┌──

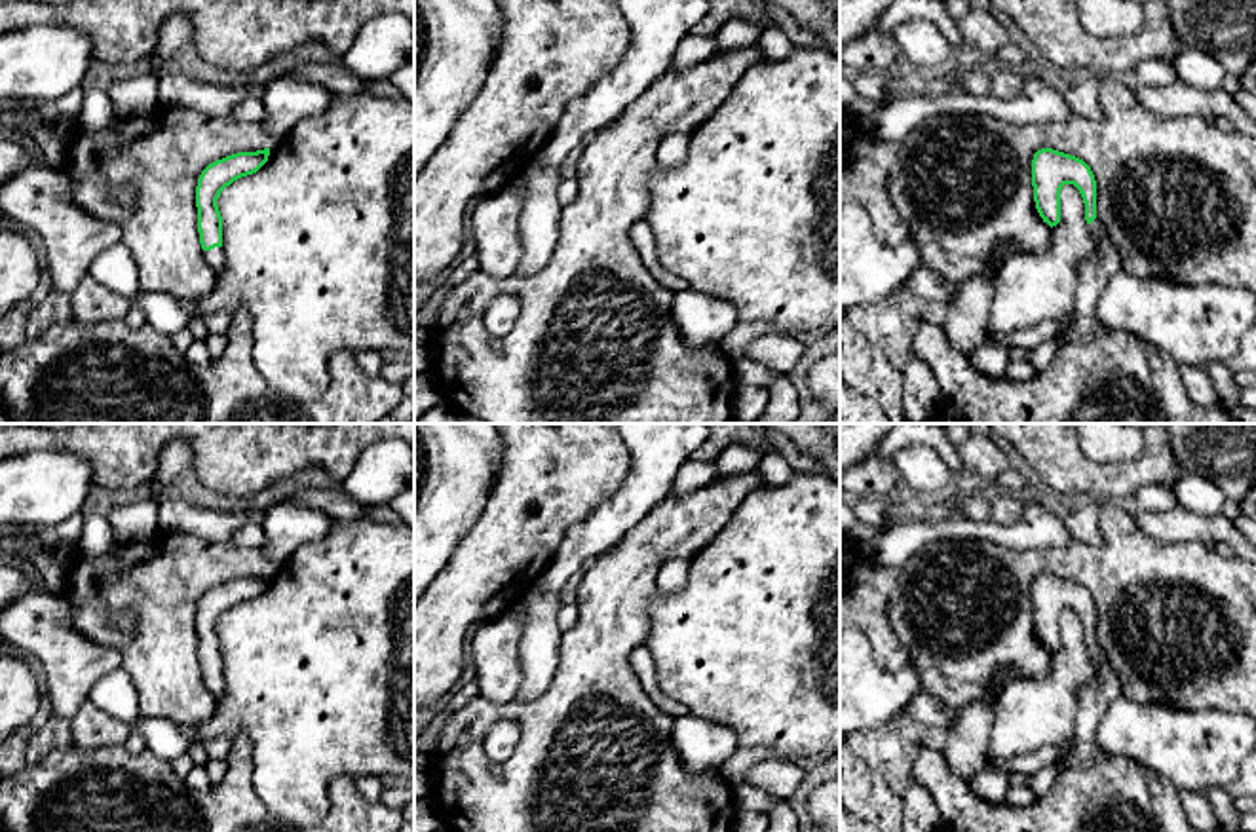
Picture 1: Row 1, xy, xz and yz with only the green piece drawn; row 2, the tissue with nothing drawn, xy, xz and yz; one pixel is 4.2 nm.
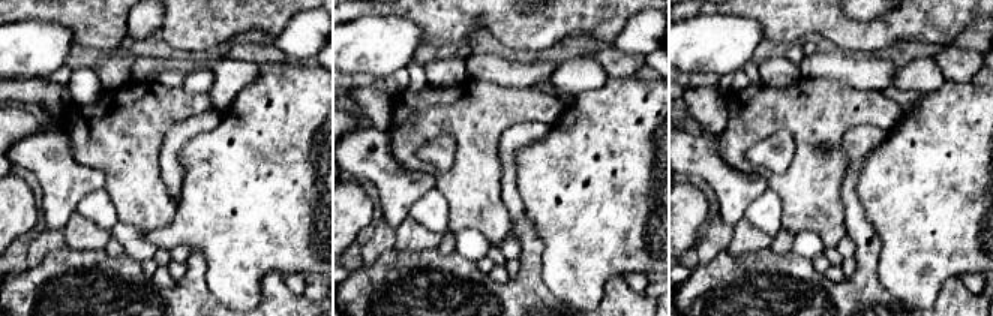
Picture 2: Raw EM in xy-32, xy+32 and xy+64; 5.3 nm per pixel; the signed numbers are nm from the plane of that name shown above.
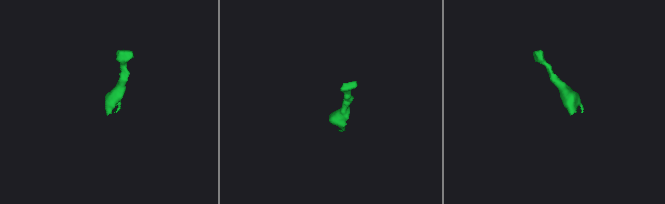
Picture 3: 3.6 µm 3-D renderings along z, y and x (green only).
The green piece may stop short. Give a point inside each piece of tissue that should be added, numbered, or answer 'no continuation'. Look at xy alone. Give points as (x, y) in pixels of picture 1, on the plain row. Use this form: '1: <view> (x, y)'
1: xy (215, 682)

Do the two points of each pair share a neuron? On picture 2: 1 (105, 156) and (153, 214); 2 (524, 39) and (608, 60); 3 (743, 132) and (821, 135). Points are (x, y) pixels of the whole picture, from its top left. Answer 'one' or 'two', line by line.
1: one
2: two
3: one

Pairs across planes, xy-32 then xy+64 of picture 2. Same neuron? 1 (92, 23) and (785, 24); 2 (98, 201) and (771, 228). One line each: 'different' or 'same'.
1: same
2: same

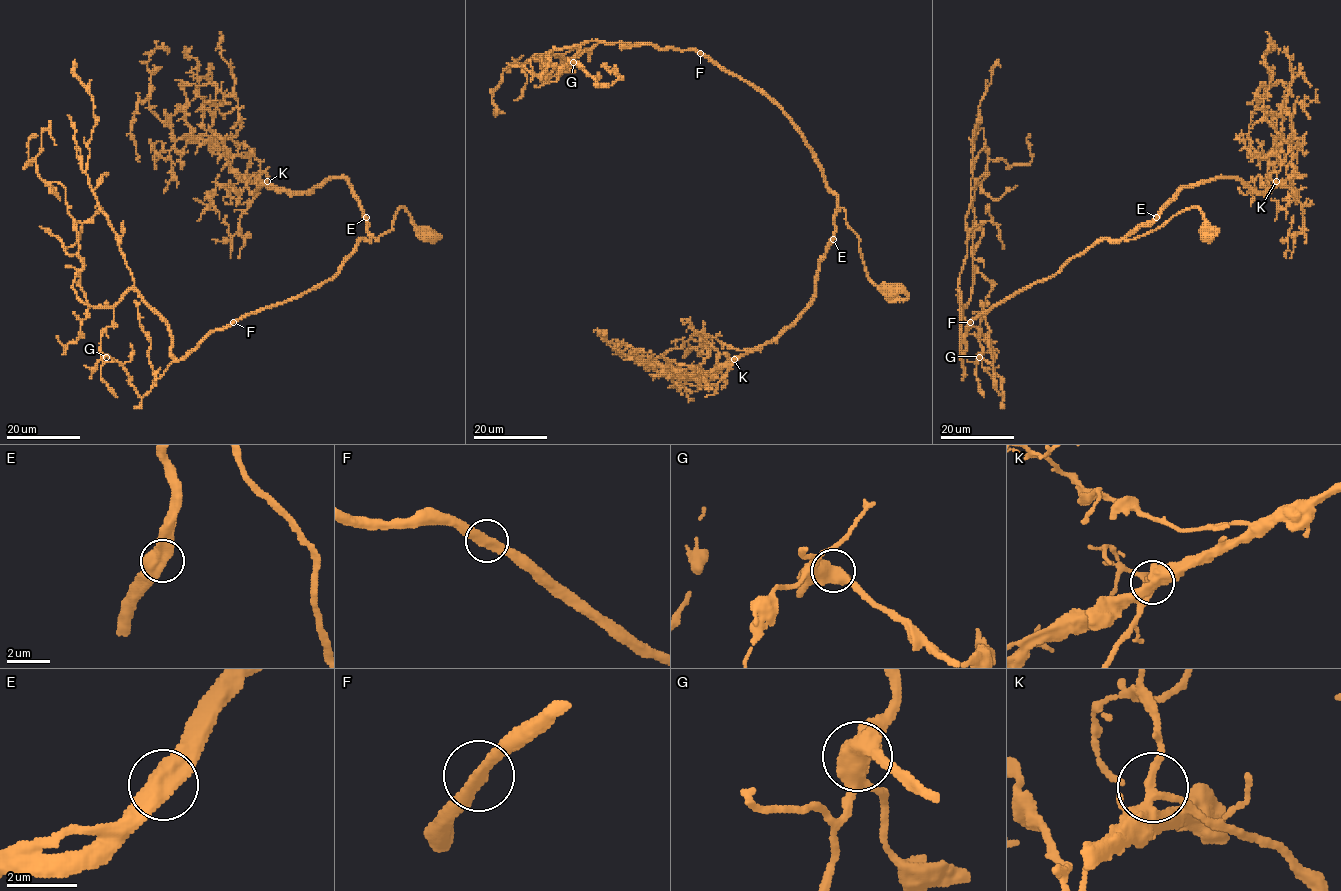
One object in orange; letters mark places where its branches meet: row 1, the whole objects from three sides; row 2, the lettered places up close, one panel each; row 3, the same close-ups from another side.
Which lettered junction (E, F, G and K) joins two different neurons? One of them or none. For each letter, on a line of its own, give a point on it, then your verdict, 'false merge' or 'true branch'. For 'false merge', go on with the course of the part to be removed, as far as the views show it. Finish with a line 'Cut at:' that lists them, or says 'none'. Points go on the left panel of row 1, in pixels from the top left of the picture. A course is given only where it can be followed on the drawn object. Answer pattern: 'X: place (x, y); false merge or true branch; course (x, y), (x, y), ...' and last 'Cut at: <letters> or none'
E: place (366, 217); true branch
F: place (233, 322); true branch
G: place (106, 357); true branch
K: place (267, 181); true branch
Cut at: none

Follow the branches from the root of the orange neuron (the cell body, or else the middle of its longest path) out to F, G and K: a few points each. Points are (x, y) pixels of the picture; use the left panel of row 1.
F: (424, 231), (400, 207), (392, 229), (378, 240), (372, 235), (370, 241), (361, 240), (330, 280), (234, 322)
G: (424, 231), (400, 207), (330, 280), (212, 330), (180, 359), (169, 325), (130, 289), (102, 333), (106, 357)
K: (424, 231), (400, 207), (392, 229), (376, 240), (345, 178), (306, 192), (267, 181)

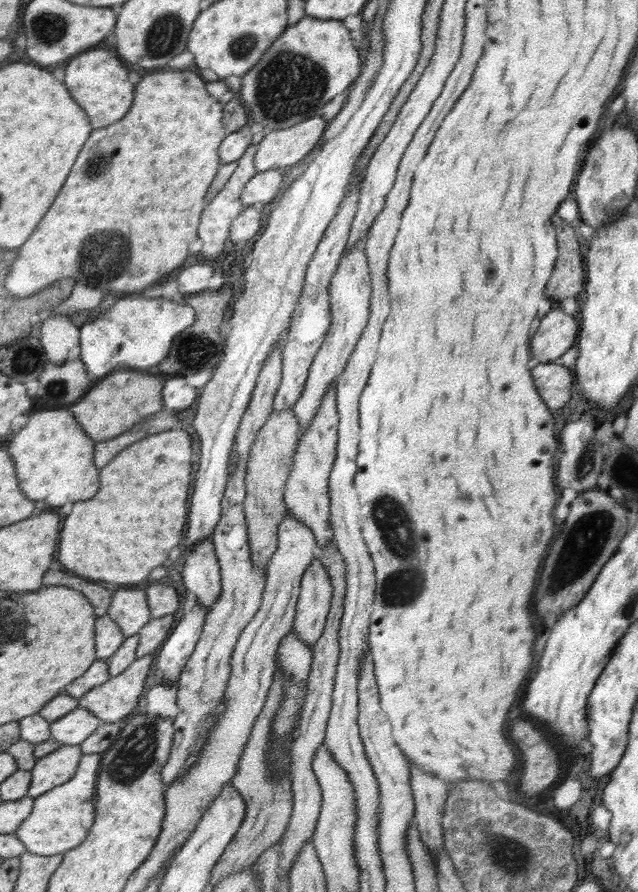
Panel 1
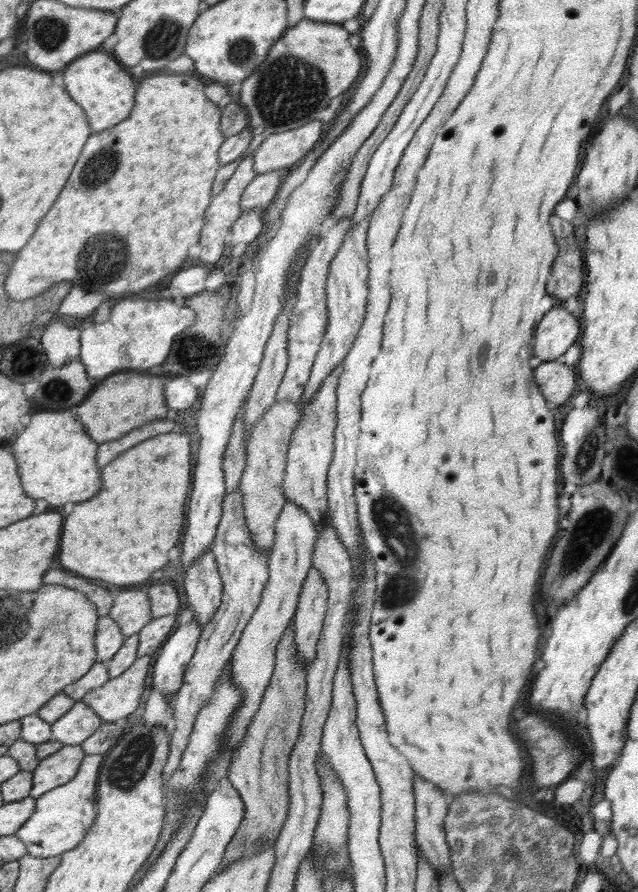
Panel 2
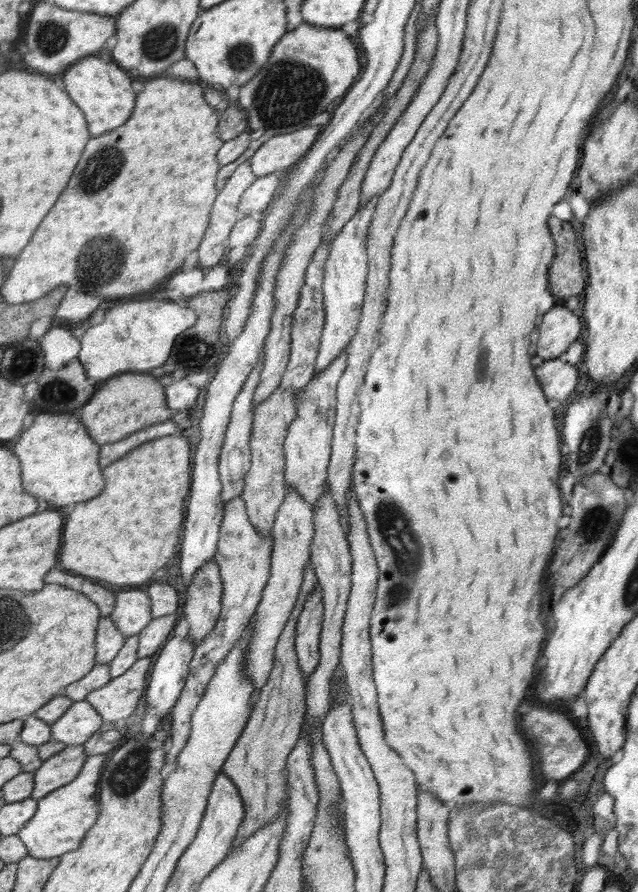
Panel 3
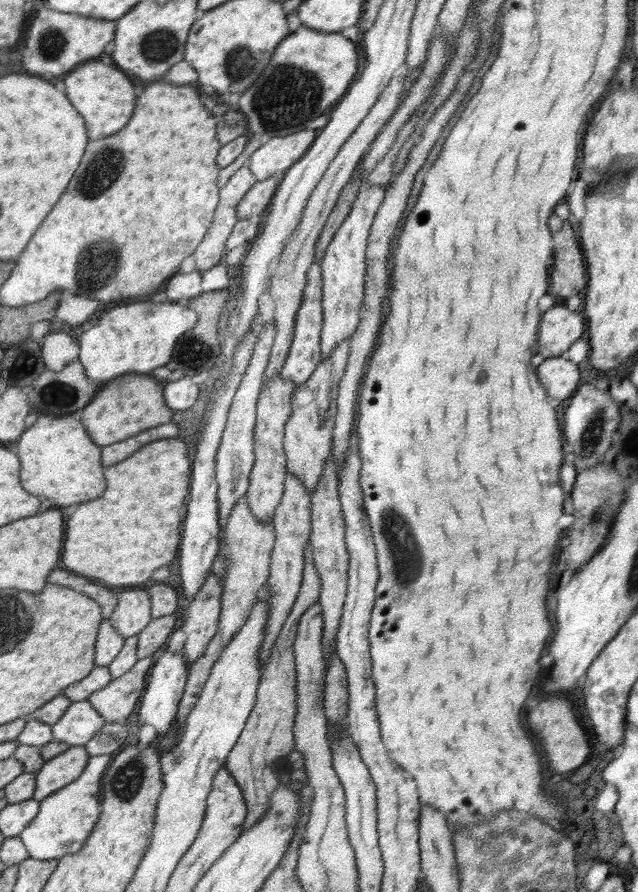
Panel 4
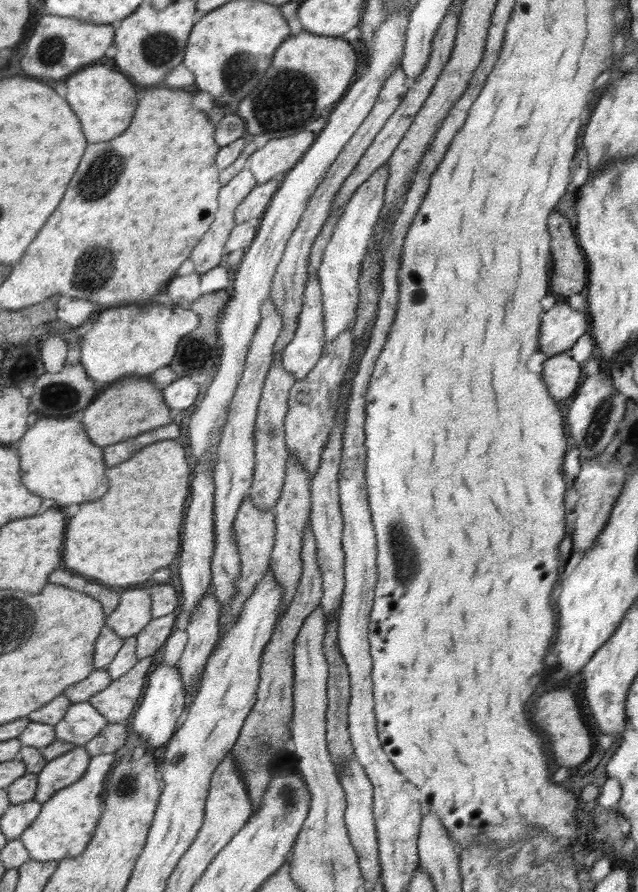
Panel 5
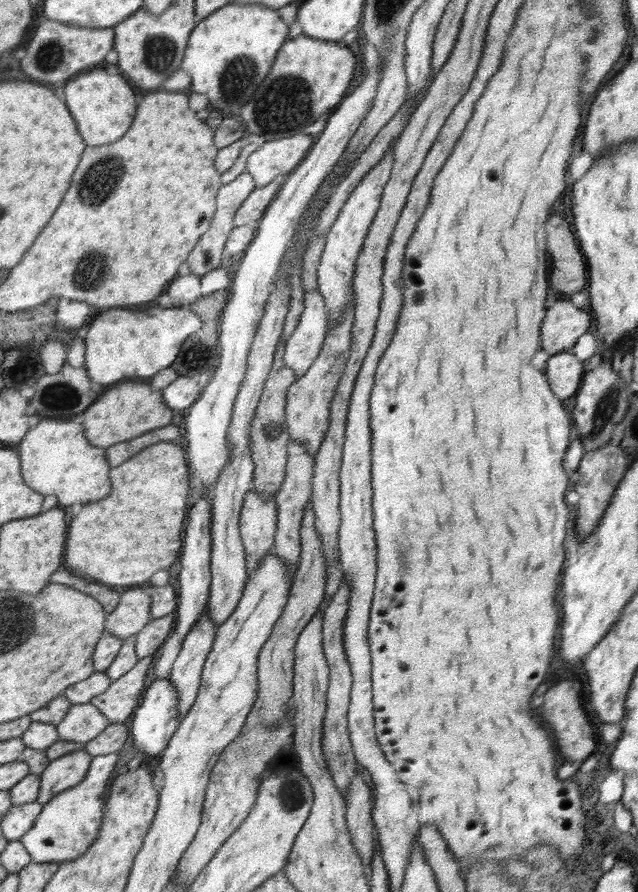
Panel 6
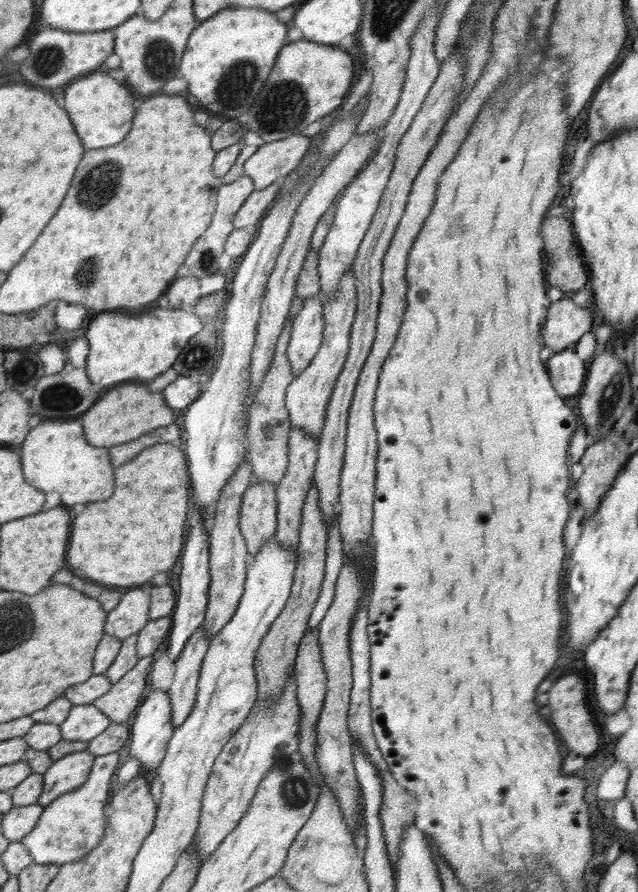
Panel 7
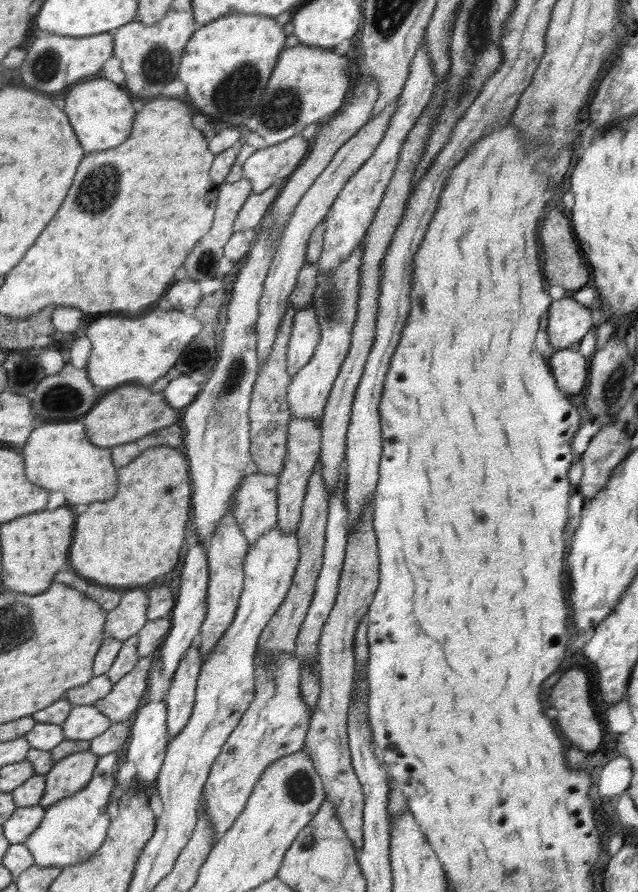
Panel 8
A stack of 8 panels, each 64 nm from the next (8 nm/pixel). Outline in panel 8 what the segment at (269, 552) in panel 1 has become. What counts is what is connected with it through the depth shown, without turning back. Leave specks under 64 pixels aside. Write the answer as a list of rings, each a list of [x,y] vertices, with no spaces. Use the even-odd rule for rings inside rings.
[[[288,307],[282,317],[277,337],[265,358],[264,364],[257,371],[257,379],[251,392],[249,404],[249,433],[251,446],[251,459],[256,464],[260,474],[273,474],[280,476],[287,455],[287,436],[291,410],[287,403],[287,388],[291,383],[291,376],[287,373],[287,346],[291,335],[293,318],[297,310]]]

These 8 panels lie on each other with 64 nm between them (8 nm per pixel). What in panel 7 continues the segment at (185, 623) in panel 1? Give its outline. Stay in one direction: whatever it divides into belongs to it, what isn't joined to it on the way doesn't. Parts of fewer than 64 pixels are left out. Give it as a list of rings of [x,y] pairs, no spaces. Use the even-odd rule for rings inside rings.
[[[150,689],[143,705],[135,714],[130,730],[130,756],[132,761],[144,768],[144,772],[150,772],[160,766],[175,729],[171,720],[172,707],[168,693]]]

└──

The data above must be reproduced exactly, without any of its pictures.

Picture 1: Row 1, xy, xz and yz with only the green piece drawn; row 2, the tissue with nothing drawn, xy, xz and yz; one pixel is 4.2 nm.
Picture 2: Raw EM in xy-32, xy+32 and xy+64; 5.3 nm per pixel; the signed numbers are nm from the plane of that name shown above.
Picture 3: 3.6 µm 3-D renderings along z, y and x (green only).
The green piece may stop short. Give a point inside each piece of tissue that should be added, numbered, or answer 'no continuation'. Look at xy alone. Give points as (x, y) in pixels of picture 1, on the plain row. Use this form: '1: <view> (x, y)'
1: xy (215, 682)

Do the two points of each pair share a neuron? On picture 2: 1 (105, 156) and (153, 214); 2 (524, 39) and (608, 60); 3 (743, 132) and (821, 135). Points are (x, y) pixels of the whole picture, from its top left. Answer 'one' or 'two', line by line.
1: one
2: two
3: one

Pairs across planes, xy-32 then xy+64 of picture 2. Same neuron? 1 (92, 23) and (785, 24); 2 (98, 201) and (771, 228). One line each: 'different' or 'same'.
1: same
2: same

One object in orange; letters mark places where its branches meet: row 1, the whole objects from three sides; row 2, the lettered places up close, one panel each; row 3, the same close-ups from another side.
Which lettered junction (E, F, G and K) joins two different neurons? One of them or none. For each letter, on a line of its own, give a point on it, then your verdict, 'false merge' or 'true branch'. For 'false merge', go on with the course of the part to be removed, as far as the views show it. Finish with a line 'Cut at:' that lists them, or says 'none'. Points go on the left panel of row 1, in pixels from the top left of the picture. A course is given only where it can be followed on the drawn object. Answer pattern: 'X: place (x, y); false merge or true branch; course (x, y), (x, y), ...' and last 'Cut at: <letters> or none'
E: place (366, 217); true branch
F: place (233, 322); true branch
G: place (106, 357); true branch
K: place (267, 181); true branch
Cut at: none

Follow the branches from the root of the orange neuron (the cell body, or else the middle of its longest path) out to F, G and K: a few points each. Points are (x, y) pixels of the picture; use the left panel of row 1.
F: (424, 231), (400, 207), (392, 229), (378, 240), (372, 235), (370, 241), (361, 240), (330, 280), (234, 322)
G: (424, 231), (400, 207), (330, 280), (212, 330), (180, 359), (169, 325), (130, 289), (102, 333), (106, 357)
K: (424, 231), (400, 207), (392, 229), (376, 240), (345, 178), (306, 192), (267, 181)

Panel 1
Panel 2
Panel 3
Panel 4
Panel 5
Panel 6
Panel 7
Panel 8
A stack of 8 panels, each 64 nm from the next (8 nm/pixel). Outline in panel 8 what the segment at (269, 552) in panel 1 has become. What counts is what is connected with it through the depth shown, without turning back. Leave specks under 64 pixels aside. Write the answer as a list of rings, each a list of [x,y] vertices, with no spaces. Use the even-odd rule for rings inside rings.
[[[288,307],[282,317],[277,337],[265,358],[264,364],[257,371],[257,379],[251,392],[249,404],[249,433],[251,446],[251,459],[256,464],[260,474],[273,474],[280,476],[287,455],[287,436],[291,410],[287,403],[287,388],[291,383],[291,376],[287,373],[287,346],[291,335],[293,318],[297,310]]]

These 8 panels lie on each other with 64 nm between them (8 nm per pixel). What in panel 7 continues the segment at (185, 623) in panel 1? Give its outline. Stay in one direction: whatever it divides into belongs to it, what isn't joined to it on the way doesn't. Parts of fewer than 64 pixels are left out. Give it as a list of rings of [x,y] pairs, no spaces. Use the even-odd rule for rings inside rings.
[[[150,689],[143,705],[135,714],[130,730],[130,756],[132,761],[144,768],[144,772],[150,772],[160,766],[175,729],[171,720],[172,707],[168,693]]]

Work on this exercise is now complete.